*** Opening of DATA LISTING ***
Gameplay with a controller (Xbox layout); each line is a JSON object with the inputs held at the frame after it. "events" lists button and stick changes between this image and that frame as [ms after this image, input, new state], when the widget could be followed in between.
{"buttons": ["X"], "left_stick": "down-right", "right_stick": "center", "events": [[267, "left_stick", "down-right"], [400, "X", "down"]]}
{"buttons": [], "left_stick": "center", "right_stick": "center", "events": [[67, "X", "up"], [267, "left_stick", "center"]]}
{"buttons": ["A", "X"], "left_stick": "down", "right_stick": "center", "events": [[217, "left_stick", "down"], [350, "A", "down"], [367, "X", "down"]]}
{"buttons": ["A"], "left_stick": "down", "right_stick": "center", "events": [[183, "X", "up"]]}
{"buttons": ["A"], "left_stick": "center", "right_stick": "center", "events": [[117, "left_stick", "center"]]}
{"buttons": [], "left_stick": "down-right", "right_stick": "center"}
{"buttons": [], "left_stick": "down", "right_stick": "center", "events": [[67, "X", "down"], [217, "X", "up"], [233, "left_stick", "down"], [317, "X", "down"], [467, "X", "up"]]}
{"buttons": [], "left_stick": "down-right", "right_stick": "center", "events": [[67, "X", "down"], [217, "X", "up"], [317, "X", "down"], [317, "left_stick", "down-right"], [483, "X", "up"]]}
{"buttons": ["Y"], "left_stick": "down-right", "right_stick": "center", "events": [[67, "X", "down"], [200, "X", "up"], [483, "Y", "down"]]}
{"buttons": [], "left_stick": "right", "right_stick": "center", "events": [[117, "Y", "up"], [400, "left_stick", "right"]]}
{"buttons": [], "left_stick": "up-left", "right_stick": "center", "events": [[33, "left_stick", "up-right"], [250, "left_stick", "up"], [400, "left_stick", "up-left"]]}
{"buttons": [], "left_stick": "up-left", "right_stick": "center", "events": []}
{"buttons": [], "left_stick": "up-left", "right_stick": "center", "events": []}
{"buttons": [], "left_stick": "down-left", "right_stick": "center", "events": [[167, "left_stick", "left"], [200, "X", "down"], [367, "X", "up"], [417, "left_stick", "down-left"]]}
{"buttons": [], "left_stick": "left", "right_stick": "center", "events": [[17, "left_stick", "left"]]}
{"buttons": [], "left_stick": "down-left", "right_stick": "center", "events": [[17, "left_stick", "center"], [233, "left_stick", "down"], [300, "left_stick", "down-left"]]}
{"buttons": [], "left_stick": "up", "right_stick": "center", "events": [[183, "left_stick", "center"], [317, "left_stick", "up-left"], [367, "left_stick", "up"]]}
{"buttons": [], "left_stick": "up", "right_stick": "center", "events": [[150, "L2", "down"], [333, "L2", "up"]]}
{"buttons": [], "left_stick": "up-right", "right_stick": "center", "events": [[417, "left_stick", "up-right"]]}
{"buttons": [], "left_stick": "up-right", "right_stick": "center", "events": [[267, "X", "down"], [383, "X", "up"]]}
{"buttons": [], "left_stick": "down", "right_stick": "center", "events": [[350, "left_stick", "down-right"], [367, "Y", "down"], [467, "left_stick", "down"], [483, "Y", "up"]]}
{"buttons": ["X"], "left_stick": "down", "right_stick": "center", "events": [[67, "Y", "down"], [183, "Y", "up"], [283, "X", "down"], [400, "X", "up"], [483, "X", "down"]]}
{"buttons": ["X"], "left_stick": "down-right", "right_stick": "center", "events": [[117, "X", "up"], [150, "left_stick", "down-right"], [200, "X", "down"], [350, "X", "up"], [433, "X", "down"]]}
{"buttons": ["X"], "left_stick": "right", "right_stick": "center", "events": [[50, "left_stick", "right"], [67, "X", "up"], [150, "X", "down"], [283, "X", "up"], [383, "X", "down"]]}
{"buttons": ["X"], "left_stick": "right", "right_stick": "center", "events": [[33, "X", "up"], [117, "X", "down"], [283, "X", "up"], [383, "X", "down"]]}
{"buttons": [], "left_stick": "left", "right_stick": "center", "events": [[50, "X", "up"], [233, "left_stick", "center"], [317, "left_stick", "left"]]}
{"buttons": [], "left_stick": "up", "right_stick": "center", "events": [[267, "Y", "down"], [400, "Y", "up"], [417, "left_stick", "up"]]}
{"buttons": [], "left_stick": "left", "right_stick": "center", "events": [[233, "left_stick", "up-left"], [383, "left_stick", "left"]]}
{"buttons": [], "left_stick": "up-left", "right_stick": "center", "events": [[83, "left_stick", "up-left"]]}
*** Close of DATA LISTING ***
WHAT TO PRODUCE » Write every line of the material above again, exactly.

RESPONSE TO THIS TASK »
Gameplay with a controller (Xbox layout); each line is a JSON object with the inputs held at the frame after it. "events" lists button and stick changes between this image and that frame as [ms after this image, input, new state], when the widget could be followed in between.
{"buttons": ["X"], "left_stick": "down-right", "right_stick": "center", "events": [[267, "left_stick", "down-right"], [400, "X", "down"]]}
{"buttons": [], "left_stick": "center", "right_stick": "center", "events": [[67, "X", "up"], [267, "left_stick", "center"]]}
{"buttons": ["A", "X"], "left_stick": "down", "right_stick": "center", "events": [[217, "left_stick", "down"], [350, "A", "down"], [367, "X", "down"]]}
{"buttons": ["A"], "left_stick": "down", "right_stick": "center", "events": [[183, "X", "up"]]}
{"buttons": ["A"], "left_stick": "center", "right_stick": "center", "events": [[117, "left_stick", "center"]]}
{"buttons": [], "left_stick": "down-right", "right_stick": "center"}
{"buttons": [], "left_stick": "down", "right_stick": "center", "events": [[67, "X", "down"], [217, "X", "up"], [233, "left_stick", "down"], [317, "X", "down"], [467, "X", "up"]]}
{"buttons": [], "left_stick": "down-right", "right_stick": "center", "events": [[67, "X", "down"], [217, "X", "up"], [317, "X", "down"], [317, "left_stick", "down-right"], [483, "X", "up"]]}
{"buttons": ["Y"], "left_stick": "down-right", "right_stick": "center", "events": [[67, "X", "down"], [200, "X", "up"], [483, "Y", "down"]]}
{"buttons": [], "left_stick": "right", "right_stick": "center", "events": [[117, "Y", "up"], [400, "left_stick", "right"]]}
{"buttons": [], "left_stick": "up-left", "right_stick": "center", "events": [[33, "left_stick", "up-right"], [250, "left_stick", "up"], [400, "left_stick", "up-left"]]}
{"buttons": [], "left_stick": "up-left", "right_stick": "center", "events": []}
{"buttons": [], "left_stick": "up-left", "right_stick": "center", "events": []}
{"buttons": [], "left_stick": "down-left", "right_stick": "center", "events": [[167, "left_stick", "left"], [200, "X", "down"], [367, "X", "up"], [417, "left_stick", "down-left"]]}
{"buttons": [], "left_stick": "left", "right_stick": "center", "events": [[17, "left_stick", "left"]]}
{"buttons": [], "left_stick": "down-left", "right_stick": "center", "events": [[17, "left_stick", "center"], [233, "left_stick", "down"], [300, "left_stick", "down-left"]]}
{"buttons": [], "left_stick": "up", "right_stick": "center", "events": [[183, "left_stick", "center"], [317, "left_stick", "up-left"], [367, "left_stick", "up"]]}
{"buttons": [], "left_stick": "up", "right_stick": "center", "events": [[150, "L2", "down"], [333, "L2", "up"]]}
{"buttons": [], "left_stick": "up-right", "right_stick": "center", "events": [[417, "left_stick", "up-right"]]}
{"buttons": [], "left_stick": "up-right", "right_stick": "center", "events": [[267, "X", "down"], [383, "X", "up"]]}
{"buttons": [], "left_stick": "down", "right_stick": "center", "events": [[350, "left_stick", "down-right"], [367, "Y", "down"], [467, "left_stick", "down"], [483, "Y", "up"]]}
{"buttons": ["X"], "left_stick": "down", "right_stick": "center", "events": [[67, "Y", "down"], [183, "Y", "up"], [283, "X", "down"], [400, "X", "up"], [483, "X", "down"]]}
{"buttons": ["X"], "left_stick": "down-right", "right_stick": "center", "events": [[117, "X", "up"], [150, "left_stick", "down-right"], [200, "X", "down"], [350, "X", "up"], [433, "X", "down"]]}
{"buttons": ["X"], "left_stick": "right", "right_stick": "center", "events": [[50, "left_stick", "right"], [67, "X", "up"], [150, "X", "down"], [283, "X", "up"], [383, "X", "down"]]}
{"buttons": ["X"], "left_stick": "right", "right_stick": "center", "events": [[33, "X", "up"], [117, "X", "down"], [283, "X", "up"], [383, "X", "down"]]}
{"buttons": [], "left_stick": "left", "right_stick": "center", "events": [[50, "X", "up"], [233, "left_stick", "center"], [317, "left_stick", "left"]]}
{"buttons": [], "left_stick": "up", "right_stick": "center", "events": [[267, "Y", "down"], [400, "Y", "up"], [417, "left_stick", "up"]]}
{"buttons": [], "left_stick": "left", "right_stick": "center", "events": [[233, "left_stick", "up-left"], [383, "left_stick", "left"]]}
{"buttons": [], "left_stick": "up-left", "right_stick": "center", "events": [[83, "left_stick", "up-left"]]}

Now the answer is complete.